[TRY IT] Run through the data and copy out every line that mentions the word "page".

[DATA TO EXAMINE]

═══

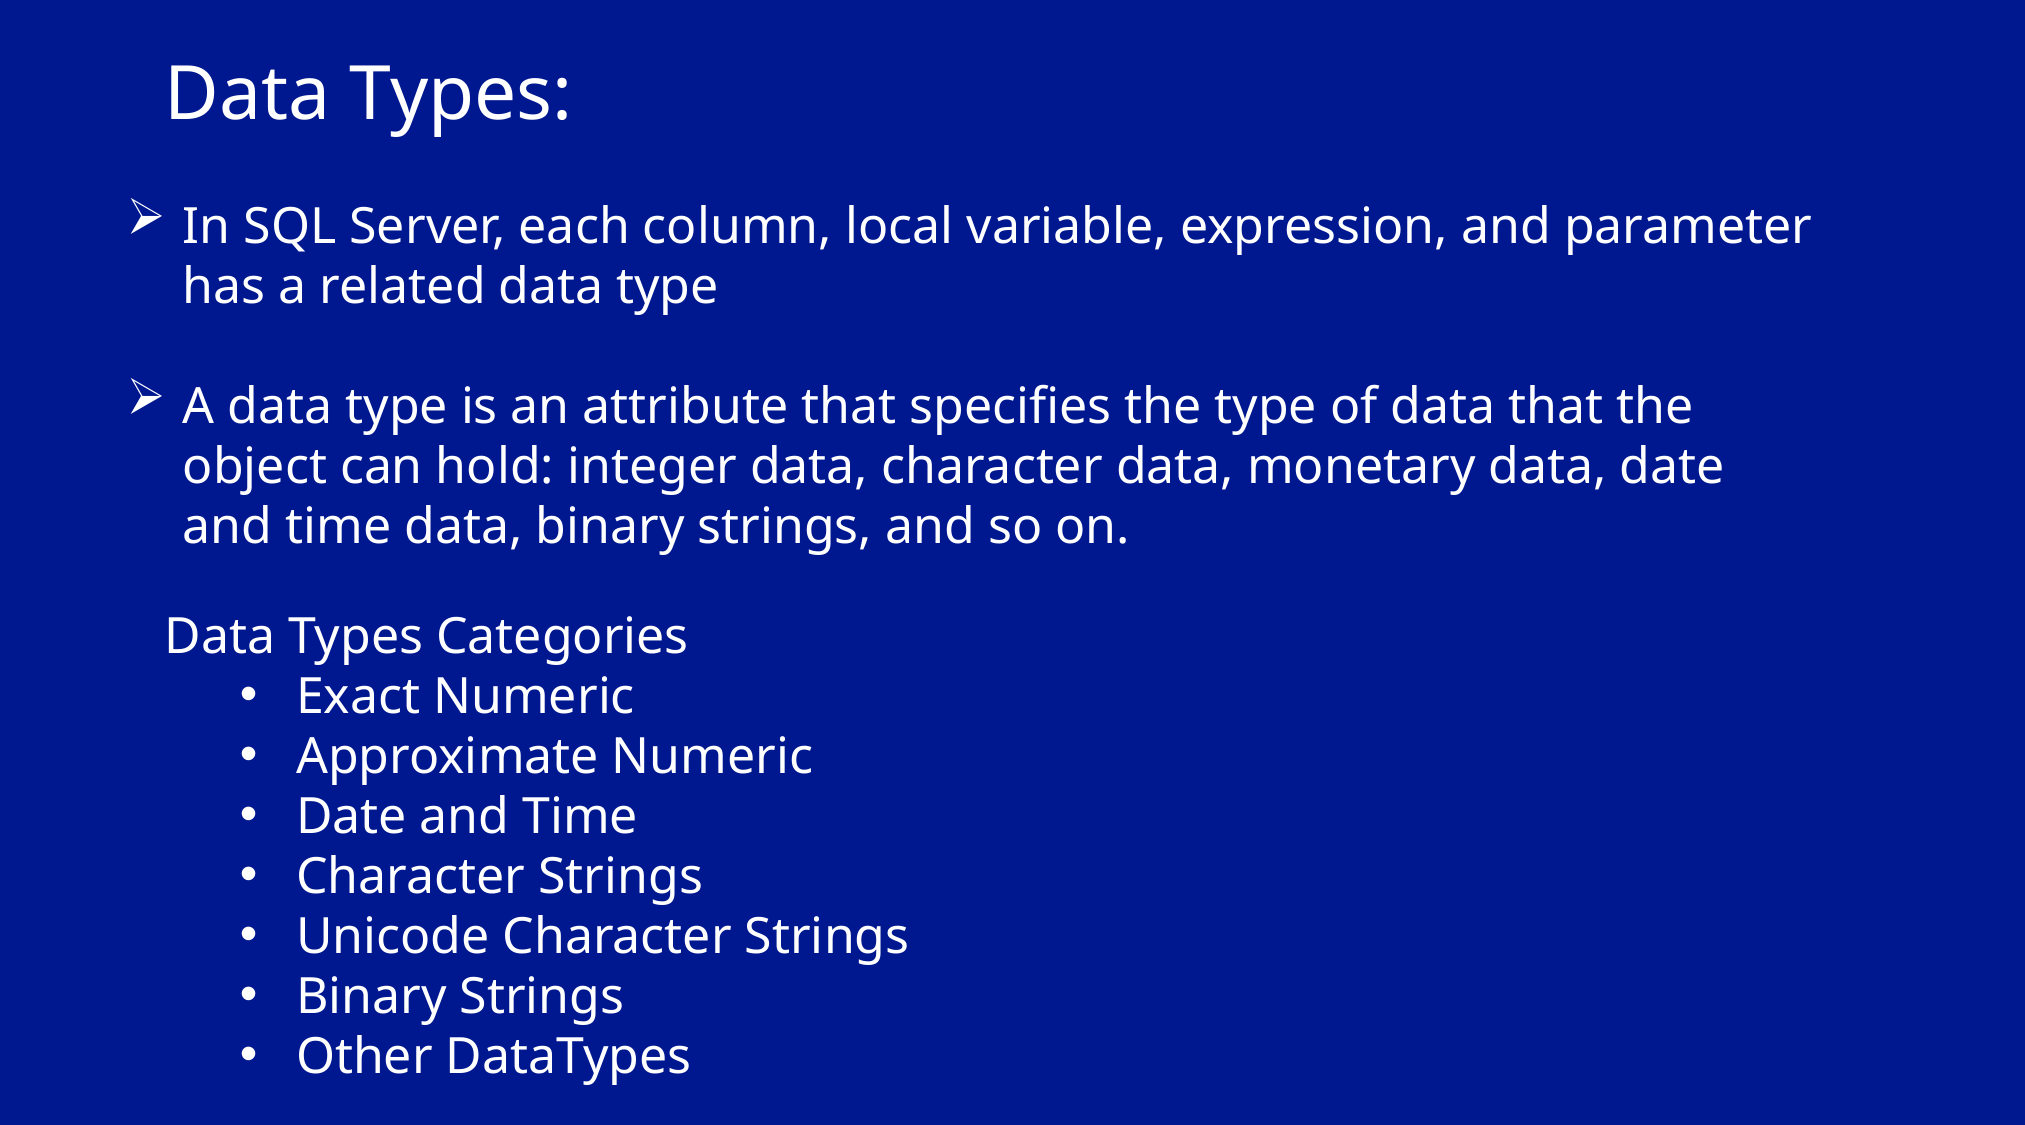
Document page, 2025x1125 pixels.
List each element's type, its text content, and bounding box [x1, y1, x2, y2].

═══

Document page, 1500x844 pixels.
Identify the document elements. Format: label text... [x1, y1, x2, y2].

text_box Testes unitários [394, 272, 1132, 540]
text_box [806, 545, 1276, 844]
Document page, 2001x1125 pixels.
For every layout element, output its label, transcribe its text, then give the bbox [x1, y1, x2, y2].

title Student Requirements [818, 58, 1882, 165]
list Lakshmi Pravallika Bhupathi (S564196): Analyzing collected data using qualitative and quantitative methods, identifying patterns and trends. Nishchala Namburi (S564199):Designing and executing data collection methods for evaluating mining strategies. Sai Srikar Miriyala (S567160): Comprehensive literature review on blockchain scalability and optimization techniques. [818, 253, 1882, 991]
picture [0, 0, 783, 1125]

═══

[RESPONSE TO THIS EXERCISE]
Document page, 2025x1125 pixels.
Document page, 1500x844 pixels.
Document page, 2001x1125 pixels.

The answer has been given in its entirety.